The data Start Marker

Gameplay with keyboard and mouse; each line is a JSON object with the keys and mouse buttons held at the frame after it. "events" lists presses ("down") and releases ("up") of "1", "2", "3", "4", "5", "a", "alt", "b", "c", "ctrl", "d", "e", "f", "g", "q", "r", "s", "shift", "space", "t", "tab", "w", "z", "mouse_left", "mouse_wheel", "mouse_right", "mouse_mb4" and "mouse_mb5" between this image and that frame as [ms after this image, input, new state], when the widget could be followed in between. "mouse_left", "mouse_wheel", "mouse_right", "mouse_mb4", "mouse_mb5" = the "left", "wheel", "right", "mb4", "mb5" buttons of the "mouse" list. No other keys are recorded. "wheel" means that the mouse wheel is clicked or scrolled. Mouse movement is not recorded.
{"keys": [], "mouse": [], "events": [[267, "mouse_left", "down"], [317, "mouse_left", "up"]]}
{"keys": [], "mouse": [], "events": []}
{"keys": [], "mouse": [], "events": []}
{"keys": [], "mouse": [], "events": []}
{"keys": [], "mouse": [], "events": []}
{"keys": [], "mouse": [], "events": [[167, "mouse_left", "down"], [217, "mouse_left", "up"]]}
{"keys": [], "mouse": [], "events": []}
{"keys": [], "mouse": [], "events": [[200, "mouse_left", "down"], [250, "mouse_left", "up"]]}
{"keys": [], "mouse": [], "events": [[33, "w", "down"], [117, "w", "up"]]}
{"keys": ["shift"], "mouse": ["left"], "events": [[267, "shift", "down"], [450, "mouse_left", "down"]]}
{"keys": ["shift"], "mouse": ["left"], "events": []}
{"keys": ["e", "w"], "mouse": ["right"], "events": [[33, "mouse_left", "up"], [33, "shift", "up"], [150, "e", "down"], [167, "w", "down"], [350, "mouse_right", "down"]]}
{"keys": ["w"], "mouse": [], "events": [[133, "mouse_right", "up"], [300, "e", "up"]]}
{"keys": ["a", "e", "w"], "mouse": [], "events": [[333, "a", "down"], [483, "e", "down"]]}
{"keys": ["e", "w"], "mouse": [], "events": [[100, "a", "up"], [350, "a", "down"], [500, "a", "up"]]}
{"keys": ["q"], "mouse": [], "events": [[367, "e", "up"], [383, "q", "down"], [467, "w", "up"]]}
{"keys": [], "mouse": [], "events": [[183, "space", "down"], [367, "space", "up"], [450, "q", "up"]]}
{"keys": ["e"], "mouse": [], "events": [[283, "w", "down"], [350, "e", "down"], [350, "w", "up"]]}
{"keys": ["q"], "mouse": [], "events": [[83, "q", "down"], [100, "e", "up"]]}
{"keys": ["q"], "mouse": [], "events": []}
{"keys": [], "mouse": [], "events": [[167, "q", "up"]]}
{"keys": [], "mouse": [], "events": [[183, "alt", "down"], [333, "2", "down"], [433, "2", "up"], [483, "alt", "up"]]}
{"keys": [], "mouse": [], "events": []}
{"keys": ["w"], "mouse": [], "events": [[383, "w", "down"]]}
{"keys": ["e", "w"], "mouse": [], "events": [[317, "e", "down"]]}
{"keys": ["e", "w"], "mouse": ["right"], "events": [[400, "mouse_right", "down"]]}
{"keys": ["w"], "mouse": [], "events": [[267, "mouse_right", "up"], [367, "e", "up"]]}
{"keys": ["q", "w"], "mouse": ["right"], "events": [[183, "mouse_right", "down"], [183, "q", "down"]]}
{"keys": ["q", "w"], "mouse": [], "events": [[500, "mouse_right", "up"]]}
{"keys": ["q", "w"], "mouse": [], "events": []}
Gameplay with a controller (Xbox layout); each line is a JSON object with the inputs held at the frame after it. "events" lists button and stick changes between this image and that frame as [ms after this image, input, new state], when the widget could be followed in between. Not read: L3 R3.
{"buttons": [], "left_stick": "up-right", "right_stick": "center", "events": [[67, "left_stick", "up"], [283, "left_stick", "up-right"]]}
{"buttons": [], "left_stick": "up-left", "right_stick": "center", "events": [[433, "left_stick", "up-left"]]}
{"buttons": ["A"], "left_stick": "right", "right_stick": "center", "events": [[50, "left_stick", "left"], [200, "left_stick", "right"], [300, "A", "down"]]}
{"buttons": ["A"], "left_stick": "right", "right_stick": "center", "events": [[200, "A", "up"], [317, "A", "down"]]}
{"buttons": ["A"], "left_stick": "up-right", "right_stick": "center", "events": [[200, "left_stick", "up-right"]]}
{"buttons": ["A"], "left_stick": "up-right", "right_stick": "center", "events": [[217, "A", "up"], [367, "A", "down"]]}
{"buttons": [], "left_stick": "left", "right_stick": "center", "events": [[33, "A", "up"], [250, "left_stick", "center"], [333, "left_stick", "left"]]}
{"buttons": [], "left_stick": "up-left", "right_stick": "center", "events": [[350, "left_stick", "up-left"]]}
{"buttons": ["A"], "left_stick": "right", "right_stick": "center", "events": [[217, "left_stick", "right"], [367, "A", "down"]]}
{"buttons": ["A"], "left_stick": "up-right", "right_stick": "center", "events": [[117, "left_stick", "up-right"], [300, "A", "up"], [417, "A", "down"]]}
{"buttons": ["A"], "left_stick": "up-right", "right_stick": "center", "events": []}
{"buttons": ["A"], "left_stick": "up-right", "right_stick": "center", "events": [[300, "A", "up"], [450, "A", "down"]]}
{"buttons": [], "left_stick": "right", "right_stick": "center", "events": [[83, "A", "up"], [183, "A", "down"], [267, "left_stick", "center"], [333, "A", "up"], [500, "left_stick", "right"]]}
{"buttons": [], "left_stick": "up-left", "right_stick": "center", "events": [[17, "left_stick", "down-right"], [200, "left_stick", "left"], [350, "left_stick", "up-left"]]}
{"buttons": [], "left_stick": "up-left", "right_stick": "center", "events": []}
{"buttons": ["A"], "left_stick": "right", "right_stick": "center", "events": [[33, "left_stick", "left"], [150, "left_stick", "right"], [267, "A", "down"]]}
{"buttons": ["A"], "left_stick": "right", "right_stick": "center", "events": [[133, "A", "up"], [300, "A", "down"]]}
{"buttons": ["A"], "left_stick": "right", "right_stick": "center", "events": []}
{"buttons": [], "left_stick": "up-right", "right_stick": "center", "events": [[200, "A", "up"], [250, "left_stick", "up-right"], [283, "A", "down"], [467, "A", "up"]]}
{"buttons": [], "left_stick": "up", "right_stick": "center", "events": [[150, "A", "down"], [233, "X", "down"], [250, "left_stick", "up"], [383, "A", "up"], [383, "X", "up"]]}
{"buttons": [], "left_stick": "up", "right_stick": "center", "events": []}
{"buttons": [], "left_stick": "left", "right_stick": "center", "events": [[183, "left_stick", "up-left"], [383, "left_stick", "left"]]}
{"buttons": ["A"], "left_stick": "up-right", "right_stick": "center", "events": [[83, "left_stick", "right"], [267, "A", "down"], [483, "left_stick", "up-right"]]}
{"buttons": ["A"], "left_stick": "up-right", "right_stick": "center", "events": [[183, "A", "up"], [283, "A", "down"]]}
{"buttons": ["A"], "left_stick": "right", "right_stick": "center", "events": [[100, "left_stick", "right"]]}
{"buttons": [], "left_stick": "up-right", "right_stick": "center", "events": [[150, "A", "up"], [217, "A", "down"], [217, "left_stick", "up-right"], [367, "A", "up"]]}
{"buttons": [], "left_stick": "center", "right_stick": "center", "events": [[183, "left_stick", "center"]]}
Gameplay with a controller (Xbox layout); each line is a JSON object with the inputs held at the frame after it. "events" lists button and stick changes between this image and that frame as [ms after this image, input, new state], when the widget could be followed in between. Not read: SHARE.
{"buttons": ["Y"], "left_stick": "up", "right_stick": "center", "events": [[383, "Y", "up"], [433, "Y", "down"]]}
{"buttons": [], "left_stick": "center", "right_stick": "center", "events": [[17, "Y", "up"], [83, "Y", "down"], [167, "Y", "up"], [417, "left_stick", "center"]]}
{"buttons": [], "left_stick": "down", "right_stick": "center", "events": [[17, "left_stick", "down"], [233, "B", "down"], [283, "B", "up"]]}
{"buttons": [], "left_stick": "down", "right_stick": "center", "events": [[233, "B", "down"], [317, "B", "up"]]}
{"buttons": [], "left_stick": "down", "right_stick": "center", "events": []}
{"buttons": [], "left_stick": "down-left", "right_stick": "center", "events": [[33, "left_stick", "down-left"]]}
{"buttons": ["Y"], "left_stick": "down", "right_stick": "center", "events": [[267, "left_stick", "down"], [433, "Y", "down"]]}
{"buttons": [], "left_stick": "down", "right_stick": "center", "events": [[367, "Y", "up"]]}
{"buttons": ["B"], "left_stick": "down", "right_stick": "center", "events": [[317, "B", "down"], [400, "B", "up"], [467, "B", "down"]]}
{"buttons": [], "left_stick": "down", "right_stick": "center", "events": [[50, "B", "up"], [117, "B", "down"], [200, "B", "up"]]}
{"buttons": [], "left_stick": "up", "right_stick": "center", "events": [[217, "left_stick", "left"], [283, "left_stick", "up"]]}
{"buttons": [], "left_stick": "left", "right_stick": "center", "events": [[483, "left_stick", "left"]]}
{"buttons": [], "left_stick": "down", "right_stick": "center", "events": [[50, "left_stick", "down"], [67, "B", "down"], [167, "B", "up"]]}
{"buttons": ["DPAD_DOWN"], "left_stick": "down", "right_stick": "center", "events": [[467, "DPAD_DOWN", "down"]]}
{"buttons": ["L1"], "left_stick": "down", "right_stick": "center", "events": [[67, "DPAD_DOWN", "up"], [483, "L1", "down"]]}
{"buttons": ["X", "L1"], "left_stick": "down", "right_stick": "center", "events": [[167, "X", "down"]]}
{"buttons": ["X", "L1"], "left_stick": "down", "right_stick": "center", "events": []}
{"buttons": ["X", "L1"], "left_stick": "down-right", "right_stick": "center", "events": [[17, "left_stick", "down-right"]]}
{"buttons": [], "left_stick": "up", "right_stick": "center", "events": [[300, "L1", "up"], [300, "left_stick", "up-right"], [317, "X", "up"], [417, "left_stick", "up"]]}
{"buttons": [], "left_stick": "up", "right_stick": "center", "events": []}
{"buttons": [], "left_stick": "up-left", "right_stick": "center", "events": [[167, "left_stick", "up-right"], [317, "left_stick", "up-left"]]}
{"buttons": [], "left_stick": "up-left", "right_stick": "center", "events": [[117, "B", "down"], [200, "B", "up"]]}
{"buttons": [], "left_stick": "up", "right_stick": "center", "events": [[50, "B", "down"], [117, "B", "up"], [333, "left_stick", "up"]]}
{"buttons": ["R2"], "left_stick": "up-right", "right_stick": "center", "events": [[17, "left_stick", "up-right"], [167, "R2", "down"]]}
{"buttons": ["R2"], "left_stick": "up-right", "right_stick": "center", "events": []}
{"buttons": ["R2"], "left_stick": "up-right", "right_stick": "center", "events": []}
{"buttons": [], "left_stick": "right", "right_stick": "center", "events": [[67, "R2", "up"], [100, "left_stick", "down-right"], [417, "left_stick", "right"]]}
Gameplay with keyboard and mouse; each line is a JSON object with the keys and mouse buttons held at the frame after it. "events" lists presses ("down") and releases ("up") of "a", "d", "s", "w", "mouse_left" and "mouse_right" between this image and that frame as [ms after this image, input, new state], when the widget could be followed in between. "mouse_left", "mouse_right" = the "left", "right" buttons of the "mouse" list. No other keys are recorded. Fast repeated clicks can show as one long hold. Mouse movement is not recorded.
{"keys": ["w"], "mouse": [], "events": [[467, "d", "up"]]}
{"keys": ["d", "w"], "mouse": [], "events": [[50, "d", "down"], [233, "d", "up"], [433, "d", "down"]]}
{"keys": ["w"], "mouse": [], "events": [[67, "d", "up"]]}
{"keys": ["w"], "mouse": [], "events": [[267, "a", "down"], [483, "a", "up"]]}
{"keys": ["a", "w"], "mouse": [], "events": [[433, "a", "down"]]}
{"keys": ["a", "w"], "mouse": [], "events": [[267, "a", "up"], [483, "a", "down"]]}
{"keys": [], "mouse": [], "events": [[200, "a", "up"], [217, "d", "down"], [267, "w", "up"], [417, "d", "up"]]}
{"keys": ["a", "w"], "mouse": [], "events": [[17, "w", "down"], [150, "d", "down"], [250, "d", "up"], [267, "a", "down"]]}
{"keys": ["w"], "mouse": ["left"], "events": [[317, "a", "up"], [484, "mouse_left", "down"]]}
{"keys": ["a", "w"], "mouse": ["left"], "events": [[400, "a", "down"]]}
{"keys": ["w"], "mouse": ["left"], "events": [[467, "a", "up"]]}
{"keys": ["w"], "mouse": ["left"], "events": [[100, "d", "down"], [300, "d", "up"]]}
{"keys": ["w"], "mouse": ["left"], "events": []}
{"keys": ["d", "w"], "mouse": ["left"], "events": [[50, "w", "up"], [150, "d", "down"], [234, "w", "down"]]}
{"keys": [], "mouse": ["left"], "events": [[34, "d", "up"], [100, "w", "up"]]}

The data End Marker

*What is required*:
Each line in the data where the string "controller" occurs should be identified and copied.

*Task response*:
Gameplay with a controller (Xbox layout); each line is a JSON object with the inputs held at the frame after it. "events" lists button and stick changes between this image and that frame as [ms after this image, input, new state], when the widget could be followed in between. Not read: L3 R3.
Gameplay with a controller (Xbox layout); each line is a JSON object with the inputs held at the frame after it. "events" lists button and stick changes between this image and that frame as [ms after this image, input, new state], when the widget could be followed in between. Not read: SHARE.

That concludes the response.